Problems to solve:
**a.** Please reproduce the Kids Food Basket blog post below word for word, starting at "Kudos to Toyota" and ending at "time as well.".
**b.** According to the Kids Food Basket blog post below, how many students does the organization serve per day when school is in session?
**c.** Continue the Kids Food Basket blog post below from its last sentence.

[Warning: the title of this blog post is entirely facetious.]
One of my favorite charities in West Michigan, Kids Food Basket, may just have won a much-needed delivery truck to replace the one from their meager delivery fleet that died (the results aren’t in yet, but they were leading the vote count all day). Many thanks go to Toyota which created the “100 Cars for Good” contest to not only give a bunch of highly-deserving nonprofits a chance to win a vehicle, but also raise their profile both locally and nationally.
Kudos to Toyota for putting together a first-rate publicity package for the entrants. As most in the public relations world are aware, nonprofits are often at a significant disadvantage when it comes to promoting themselves because they’re not only challenged with resources, but staff time as well.
- A Great Product: it’s no accident that Kids Food Basket has exploded in popularity in West Michigan in the past few years – it’s a great organization with a great staff and noble aims. The great outreach the organization has done to grow itself to the point where it now serves 5,000 students per day when school is in session is the single most important factor that made the promotional campaign for the “100 cars for good” campaign successful.

Collected data:
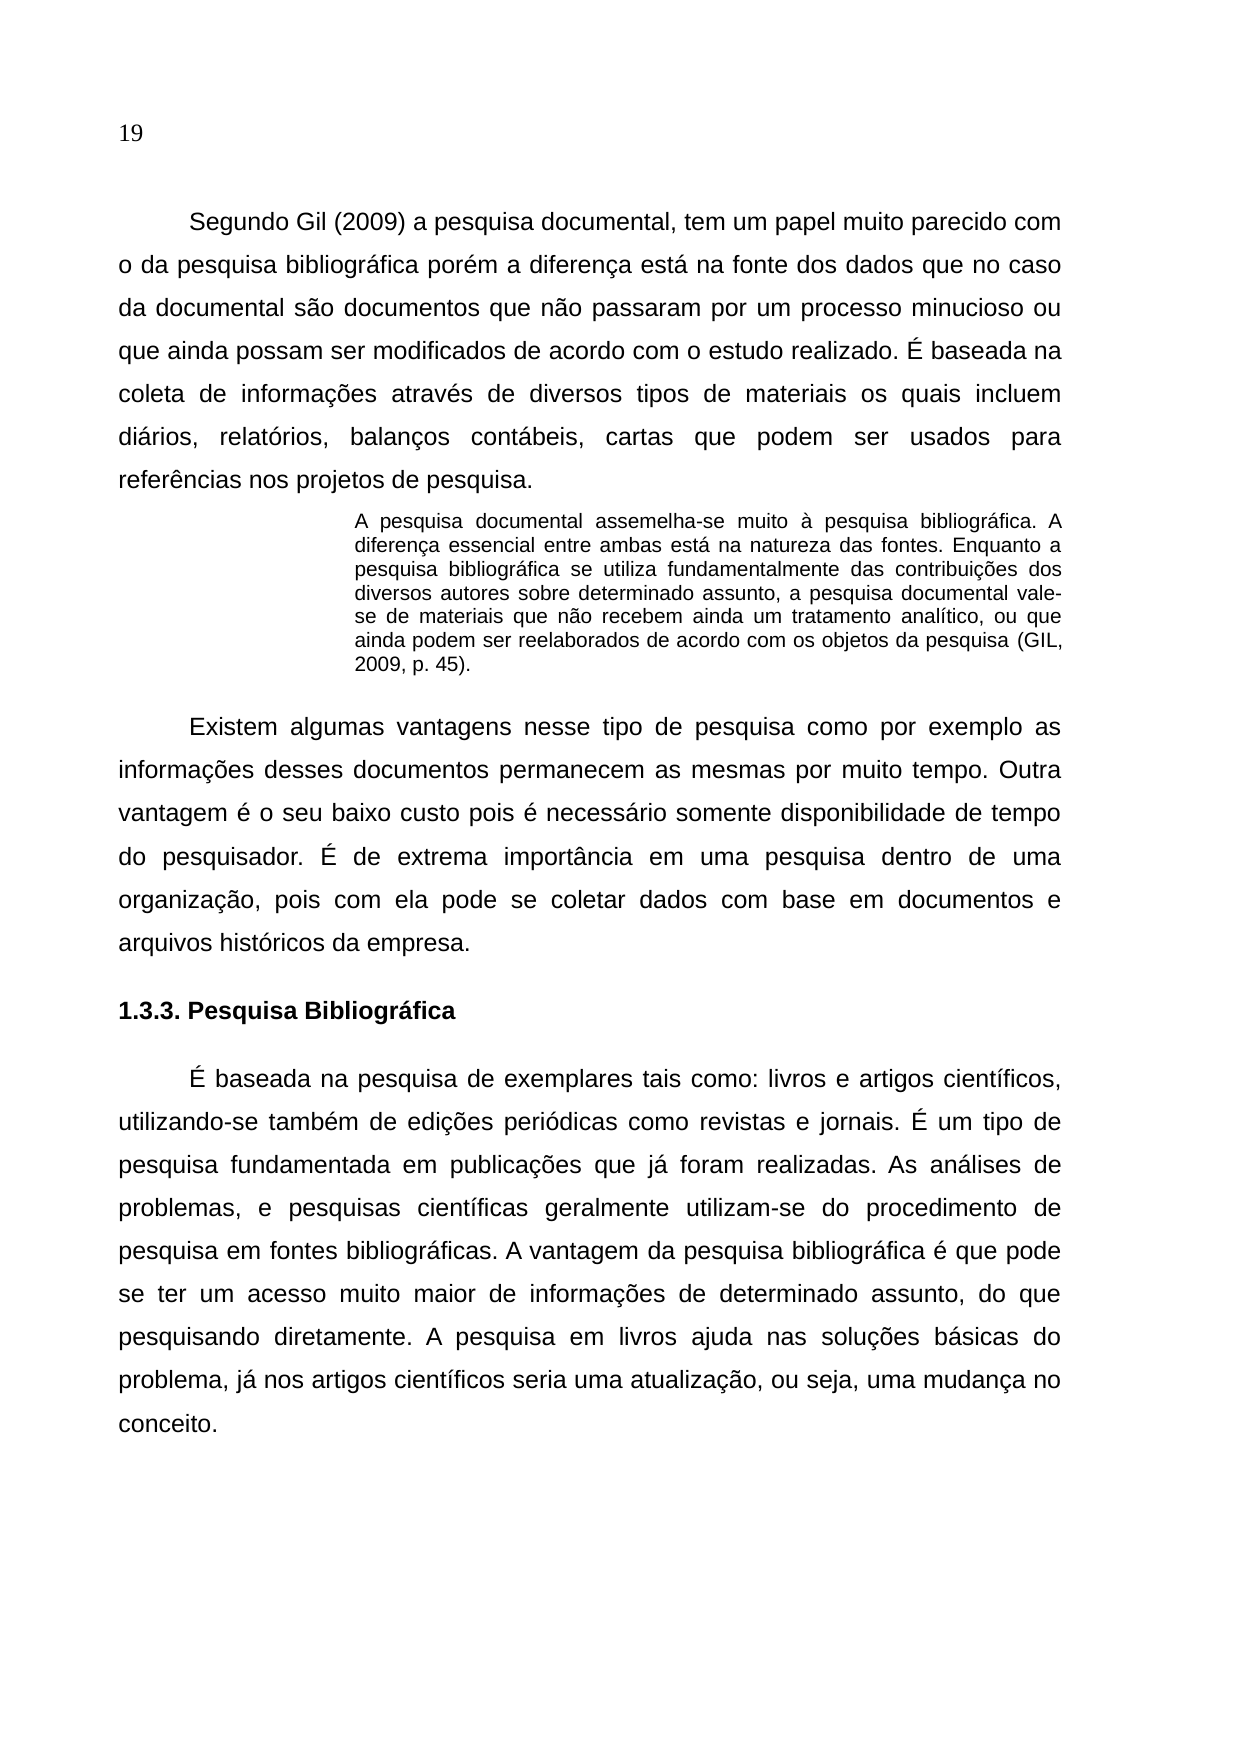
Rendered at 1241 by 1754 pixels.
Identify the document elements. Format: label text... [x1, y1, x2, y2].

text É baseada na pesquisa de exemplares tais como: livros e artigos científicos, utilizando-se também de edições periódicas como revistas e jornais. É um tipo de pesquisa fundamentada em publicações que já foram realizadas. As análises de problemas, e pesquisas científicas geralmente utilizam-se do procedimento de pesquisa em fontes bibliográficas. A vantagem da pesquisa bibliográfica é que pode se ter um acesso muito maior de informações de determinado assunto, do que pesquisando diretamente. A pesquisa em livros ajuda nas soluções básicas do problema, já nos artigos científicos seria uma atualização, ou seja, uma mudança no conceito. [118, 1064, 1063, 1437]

Responses to the tasks:
**a.**
Kudos to Toyota for putting together a first-rate publicity package for the entrants. As most in the public relations world are aware, nonprofits are often at a significant disadvantage when it comes to promoting themselves because they’re not only challenged with resources, but staff time as well.

**b.** 5,000 students per day.

**c.**
- A Great Community: I’m certainly not the first person to remark on the generosity that exists in West Michigan from the Kalamazoo Promise up to the gleaming buildings on Health Hill in downtown Grand Rapids. Social media serves only as a convenient conduit to people who would drop what they’re doing to help virtually any good cause if asked even if it wasn’t via a Tweet.
- Great People: Like so many nonprofits, the staff of Kids Food Basket is packed with exemplary human beings who commit themselves totally to the cause. They work long hours for meager pay because they love what they do and who they serve. People like that are the best any institution can hope for, because they’re the kind of people who have deep and durable networks in the community which are exactly what you need to leverage for communications efforts like this. Here’s why these people are so critical:
- They give enough regularly to be able to ask: You can’t ask for anything via social media unless you’ve given something to the people you’re asking. In fact, the standard level of distrust means you have to give a whole lot to earn the right to ask.
- They’re established (and thusly believable): You can’t post this many requests for anything unless you’re well-established online as someone who is credible. You’ll quickly be labeled a spammer. Surprisingly, it’s pretty easy and fast to detect and ignore the fakers – remember, even computer algorithms can detect them.
- They’re willing to do the work (which also builds credibility): what this essentially means is that they use as few shortcuts as possible to get things done. That means making as many individual, personalized messages as humanly-possible. As we all know, people are far more likely to take action when asked to do so one-on-one. Social media just lets you engage in that tried-and-true activity more quickly and without geographic barriers.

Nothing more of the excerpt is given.